:: Page images and extracted text ::

[Start of Attachment]

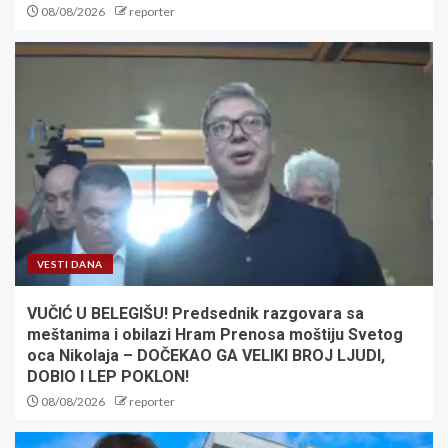
08/08/2026
reporter
VESTI DANA
VUČIĆ U BELEGIŠU! Predsednik razgovara sa
meštanima i obilazi Hram Prenosa moštiju Svetog
oca Nikolaja – DOČEKAO GA VELIKI BROJ LJUDI,
DOBIO I LEP POKLON!
08/08/2026
reporter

[End of Attachment]

:: TASK ITEM ::
The response must repeat all the lines above exactly and include no pictures.

:: SOLUTION BELOW ::
08/08/2026
reporter
VESTI DANA
VUČIĆ U BELEGIŠU! Predsednik razgovara sa
meštanima i obilazi Hram Prenosa moštiju Svetog
oca Nikolaja – DOČEKAO GA VELIKI BROJ LJUDI,
DOBIO I LEP POKLON!
08/08/2026
reporter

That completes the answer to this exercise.